Alimenti da evitare con i probiotici
Nonostante i probiotici offrano molti benefici per la salute, alcuni alimenti possono interferire con la loro efficacia. Gli alimenti ricchi di zuccheri e quelli con dolcificanti artificiali possono favorire la crescita di batteri nocivi e quindi annullare gli effetti positivi dei probiotici, soprattutto se consumati in grande quantità e in modo regolare (1,4). Allo stesso modo, cibi e bevande molto caldi possono danneggiare le culture probiotiche viventi. Pertanto, si consiglia di evitare di consumarli immediatamente prima o dopo l'assunzione di probiotici.
Un consumo eccessivo di alcol, cibi ultra-processati, fritture e grassi trans può inoltre alterare negativamente il microbiota, rendendo più difficile il lavoro dei probiotici. Senza rinunciare del tutto al piacere, è utile limitare questi alimenti e privilegiare una dieta mediterranea equilibrata.
Conclusione
L'assunzione corretta dei probiotici può contribuire significativamente alla salute intestinale, immunitaria e in alcuni casi anche alla salute della pelle e dell’umore, grazie all’asse intestino-cervello (2). Tuttavia, è importante prestare attenzione al momento giusto, al dosaggio corretto e alla qualità dei prodotti, oltre che alla propria situazione clinica.

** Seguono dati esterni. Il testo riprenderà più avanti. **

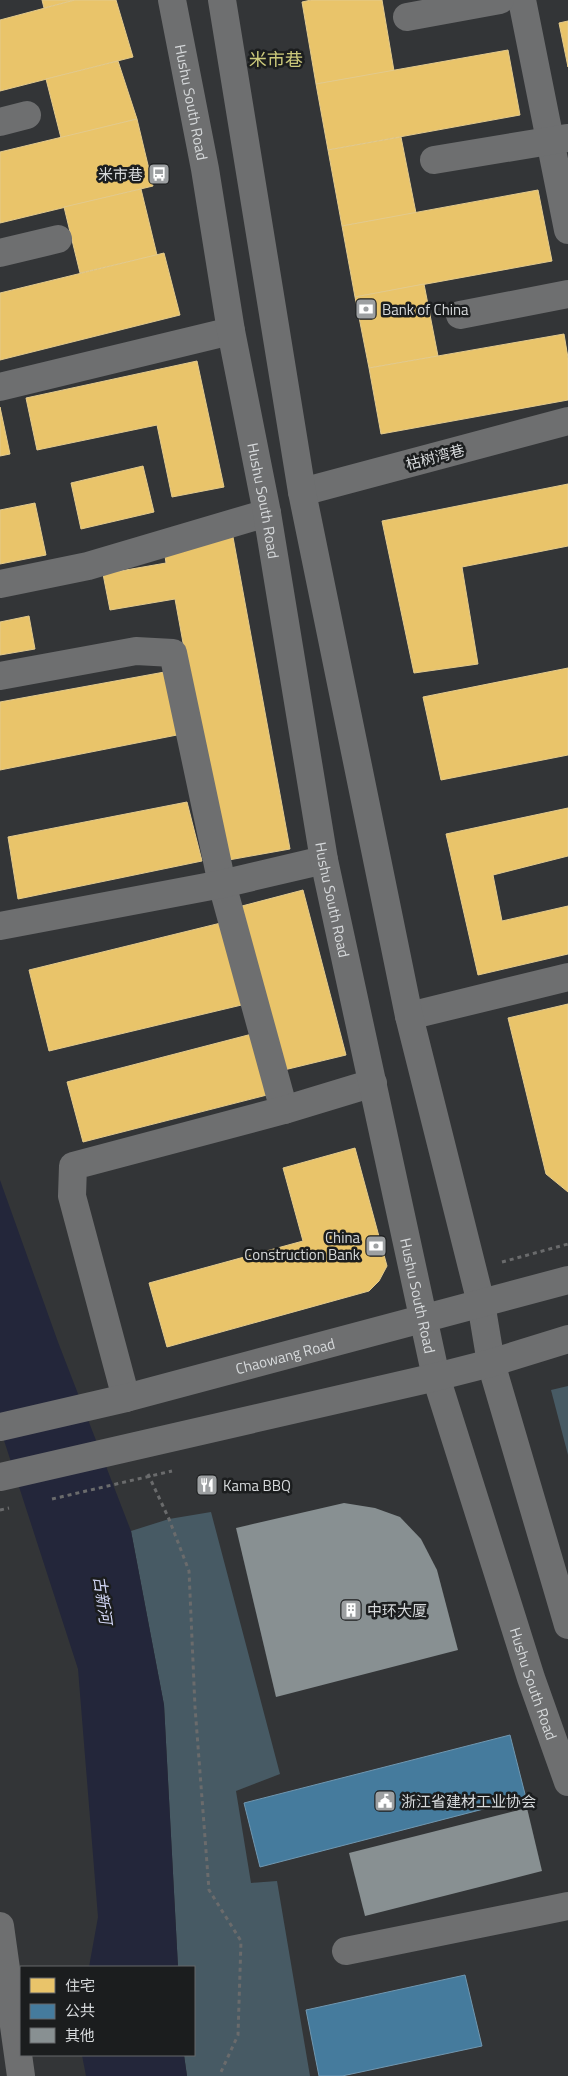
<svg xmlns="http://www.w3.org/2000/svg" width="568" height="2076" font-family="'Titillium Web','Noto Sans SC',sans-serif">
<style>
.green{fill:#475a64}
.water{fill:#23263a}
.homes{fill:#e9c46a;stroke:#e3ca8c}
.public{fill:#457b9d;stroke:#7097b0}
.building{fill:#889092}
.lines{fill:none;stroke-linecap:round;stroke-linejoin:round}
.path{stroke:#6a6b6c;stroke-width:3;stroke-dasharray:4 4;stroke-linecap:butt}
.minor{stroke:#6e6f70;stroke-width:28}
.major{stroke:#6e6f70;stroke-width:28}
.labels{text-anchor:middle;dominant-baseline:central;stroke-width:5;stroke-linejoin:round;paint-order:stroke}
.street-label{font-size:15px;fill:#d6d9db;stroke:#1b1d1e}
.poi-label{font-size:15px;fill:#d6d9db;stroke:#1b1d1e;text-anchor:start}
.water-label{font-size:16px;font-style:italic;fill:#d3d7f6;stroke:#1b1d1e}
.quarter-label{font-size:18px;fill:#ccc97b;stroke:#1b1d1e}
</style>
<rect width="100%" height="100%" fill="#333537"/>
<g class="green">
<path d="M568,1386V1455L551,1390Z"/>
<path d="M211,1512L280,1774L236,1791L251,1883L277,1881L310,2076H187L184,2055H194V1967H178L164,1705L131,1531L169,1519Z"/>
</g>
<g class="water">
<path d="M0,1180L58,1342L131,1531L164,1705L178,1967H89L98,1917L78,1669L0,1428Z"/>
<path d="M82,2055H184L187,2076H86Z"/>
</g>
<g class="homes">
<path d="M42,0H75L44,8Z"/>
<path d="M75,0H116L133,57L0,91V20Z"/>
<path d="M311,0H382L394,71L316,84L302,2Z"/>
<path d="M568,21V67L559,23Z"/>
<path d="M508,50L520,115L328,150L316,84Z"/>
<path d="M118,61L137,119L61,138L46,79Z"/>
<path d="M137,119L153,186L0,223V152Z"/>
<path d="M401,137L416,213L342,226L328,150Z"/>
<path d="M141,189L157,255L80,273L64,207Z"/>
<path d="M538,190L552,261L355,297L342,226Z"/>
<path d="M164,253L180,315L0,360V293Z"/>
<path d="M424,284L438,356L369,368L355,297Z"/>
<path d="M564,334L568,358V400L381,434L369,368Z"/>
<path d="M197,361L224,487L172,497L157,425L37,450L26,398Z"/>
<path d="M0,407L10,454L0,456Z"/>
<path d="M143,466L154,512L81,529L71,483Z"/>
<path d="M568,484V546L462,567L478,664L414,673L382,521Z"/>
<path d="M35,503L46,555L0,564V510Z"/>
<path d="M233,537L290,849L223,861L175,599L110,610L103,574L166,563L164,549Z"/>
<path d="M29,616L35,649L0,655V622Z"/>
<path d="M568,668V755L441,780L423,697Z"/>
<path d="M170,671L182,734L0,770V702Z"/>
<path d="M187,802L202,861L18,899L8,837Z"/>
<path d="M568,808V856L493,875L502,921L568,906V954L478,975L446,834Z"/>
<path d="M303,890L346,1055L284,1070L242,906Z"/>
<path d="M229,921L250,1003L49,1051L29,970Z"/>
<path d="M568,1004V1192L546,1174L508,1018Z"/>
<path d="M252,1034L267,1095L83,1142L67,1082Z"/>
<path d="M355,1148L387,1266L379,1281L369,1291L167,1347L149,1283L303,1241L283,1168Z"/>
</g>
<g class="public">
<path d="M510,1735L526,1798L260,1867L244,1803Z"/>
<path d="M465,1975L482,2046L342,2076H319L306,2010Z"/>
</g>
<g class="building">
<path d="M344,1503L375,1508L400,1517L421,1539L437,1570L458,1650L276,1697L236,1528Z"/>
<path d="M527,1808L542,1871L365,1916L349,1853Z"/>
</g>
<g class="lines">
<g class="path">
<path d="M502,1262L568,1244"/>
<path d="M148,1474L169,1519L189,1571L195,1707L209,1890L241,1941L238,2035L221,2072V2076"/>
<path d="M52,1499L172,1471"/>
<path d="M0,1510L9,1508"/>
</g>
<g class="minor">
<path d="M522,0L568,230"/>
<path d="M407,17L500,0"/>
<path d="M0,122L27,115"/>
<path d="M434,160L567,138"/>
<path d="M0,253L58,239"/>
<path d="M460,315L568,294"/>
<path d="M0,387L231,331"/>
<path d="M302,492L568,421"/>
<path d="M0,584L88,566L267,513"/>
<path d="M0,676L136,651L173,653L222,884L284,1110"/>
<path d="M0,926L222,884L324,860"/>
<path d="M409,1016L568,977"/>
<path d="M126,1398L72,1196L73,1166L284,1110L373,1083"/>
<path d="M0,1926L21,2076"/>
<path d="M346,1951L568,1906"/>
</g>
<g class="major">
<path id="s1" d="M172,0L205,169L231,331L267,513L324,860L436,1377L531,1678L568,1782"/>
<path d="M222,0L302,492L409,1016L481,1303L491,1363L568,1625"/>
<path id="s2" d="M0,1427L126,1398L568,1280"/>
<path d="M0,1477L436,1377L491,1363L568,1339"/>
</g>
</g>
<defs>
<g id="bus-square" transform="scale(1.125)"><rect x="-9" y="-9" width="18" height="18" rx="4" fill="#9da0a2" stroke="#1b1d1e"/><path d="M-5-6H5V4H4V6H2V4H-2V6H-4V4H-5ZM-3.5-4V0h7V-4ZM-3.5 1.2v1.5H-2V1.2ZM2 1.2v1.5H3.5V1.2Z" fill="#fff"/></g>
<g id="bank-square" transform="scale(1.125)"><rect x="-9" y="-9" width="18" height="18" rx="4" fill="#9da0a2" stroke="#1b1d1e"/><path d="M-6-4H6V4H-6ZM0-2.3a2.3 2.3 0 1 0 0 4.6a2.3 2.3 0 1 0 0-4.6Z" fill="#fff"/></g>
<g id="restaurant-square" transform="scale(1.125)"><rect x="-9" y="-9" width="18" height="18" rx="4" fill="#9da0a2" stroke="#1b1d1e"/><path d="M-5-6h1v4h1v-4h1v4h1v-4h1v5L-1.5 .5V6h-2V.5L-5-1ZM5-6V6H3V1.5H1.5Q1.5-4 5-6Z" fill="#fff"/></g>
<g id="building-square" transform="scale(1.125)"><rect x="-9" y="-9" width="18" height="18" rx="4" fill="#9da0a2" stroke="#1b1d1e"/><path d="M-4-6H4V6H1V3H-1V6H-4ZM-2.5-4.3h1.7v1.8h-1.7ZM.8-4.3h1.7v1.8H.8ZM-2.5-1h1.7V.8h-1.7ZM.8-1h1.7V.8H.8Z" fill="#fff"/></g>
<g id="civic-square" transform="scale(1.125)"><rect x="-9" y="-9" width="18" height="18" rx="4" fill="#9da0a2" stroke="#1b1d1e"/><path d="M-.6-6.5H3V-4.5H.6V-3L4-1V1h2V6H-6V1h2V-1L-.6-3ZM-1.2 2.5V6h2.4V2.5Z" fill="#fff"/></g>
</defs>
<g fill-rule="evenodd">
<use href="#bus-square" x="159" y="174"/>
<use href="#bank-square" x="366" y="309"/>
<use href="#bank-square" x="376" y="1246"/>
<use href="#restaurant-square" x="207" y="1485"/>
<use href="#building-square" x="351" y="1610"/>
<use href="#civic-square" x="385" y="1801"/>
</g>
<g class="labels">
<g class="street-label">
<text stroke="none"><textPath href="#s1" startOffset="104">Hushu South Road</textPath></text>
<text transform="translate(435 457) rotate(-15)">枯树湾巷</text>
<text stroke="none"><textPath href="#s1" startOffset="509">Hushu South Road</textPath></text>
<text stroke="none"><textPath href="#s1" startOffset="914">Hushu South Road</textPath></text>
<text stroke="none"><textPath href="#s1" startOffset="1319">Hushu South Road</textPath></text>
<text stroke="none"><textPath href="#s2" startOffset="294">Chaowang Road</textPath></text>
<text stroke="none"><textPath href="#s1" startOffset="1724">Hushu South Road</textPath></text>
</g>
<g class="poi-label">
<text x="143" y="174" text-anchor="end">米市巷</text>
<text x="382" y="309">Bank of China</text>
<text x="360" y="1237" text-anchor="end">China<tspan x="360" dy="17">Construction Bank</tspan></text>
<text x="223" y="1485">Kama BBQ</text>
<text x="367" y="1610">中环大厦</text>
<text x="401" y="1801">浙江省建材工业协会</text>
</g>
<g class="water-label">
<text transform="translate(103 1600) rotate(82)">古新河</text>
</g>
<g class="quarter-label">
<text x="276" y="59">米市巷</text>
</g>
</g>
<rect x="20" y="1966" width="175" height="90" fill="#1b1d1e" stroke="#66686a"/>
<rect x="30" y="1978" width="25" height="15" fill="#e9c46a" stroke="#66686a"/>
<text x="65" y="1991" font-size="15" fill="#d6d9db">住宅</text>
<rect x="30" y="2004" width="25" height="15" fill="#457b9d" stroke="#66686a"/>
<text x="65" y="2016" font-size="15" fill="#d6d9db">公共</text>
<rect x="30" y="2028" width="25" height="15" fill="#889092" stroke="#66686a"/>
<text x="65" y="2041" font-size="15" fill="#d6d9db">其他</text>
</svg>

Per ottenere i massimi benefici, abbinate l’integrazione probiotica a un’alimentazione ricca di fibre e alimenti fermentati, limitando zuccheri e cibi ultra-processati. In caso di dubbio o di particolari preoccupazioni per la salute, si dovrebbe sempre cercare il consiglio di un medico o di un professionista della nutrizione, in modo da scegliere il prodotto più adatto e definire tempi e modalità di assunzione personalizzati.